The Times declined to comment.
Just 1 percent of the Times’s workforce identifies as "nonbinary," a category which includes transgender individuals but also those who simply choose not to identify with either gender, according to the paper’s 2023 "Diversity and Inclusion Report." The number of "nonbinary" employees, the report stated, does appear to be climbing, although they are still a negligible portion of the paper’s workforce.
The Times’s efforts to appeal to a broader swath of Americans are often hamstrung by partisan reporters and junior employees who demand the paper move further left.
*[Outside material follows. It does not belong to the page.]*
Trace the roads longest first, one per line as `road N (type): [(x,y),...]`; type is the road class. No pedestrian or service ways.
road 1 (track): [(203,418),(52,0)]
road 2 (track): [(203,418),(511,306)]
Staff at the paper revolted in the summer of 2020 after the opinion section published a column by Sen. Tom Cotton (R., Ark.) that called for sending in the military to quell left-wing riots in the nation’s cities. That column prompted at least one writer, former tech reporter Charlie Warzel, to cry in an emergency staff meeting.
More recently, Times reporters are in the midst of a "rebellion" over the paper’s coverage of the war in Gaza, according to the Wall Street Journal. Senior editors, the Journal reported in April, are worried that some reporters "are compromising their neutrality and applying ideological purity tests."
The issue of neutrality is apparent in the paper’s domestic coverage as well. The Times reported in October that the issue of whether Vice President Kamala Harris ever worked at McDonald’s was put to rest after reporters interviewed "a close friend of Ms. Harris’s when they attended high school together in Montreal."
That friend, the paper reported, claimed that Harris’s now-deceased mother told her that Harris worked at McDonald’s one summer in California. The Times neglected to mention that the friend was a campaign surrogate for Harris.
A November survey found that nearly 60 percent of Americans share doubts that Harris ever worked at the fast-food chain. Harris has not provided any evidence that she was ever employed by McDonald’s.
The Times’s staffing headaches continue outside of their reporters. Its tech staff walked off the job one day before Election Day after they could not agree on a new contract.
A deal between The Times Tech Guild and management was reached on Dec. 11. The initial demands made by the Tech Guild included unlimited sick time, mandatory trigger warnings in meetings, and a ban on scented products in break rooms. It is not clear whether those demands were met.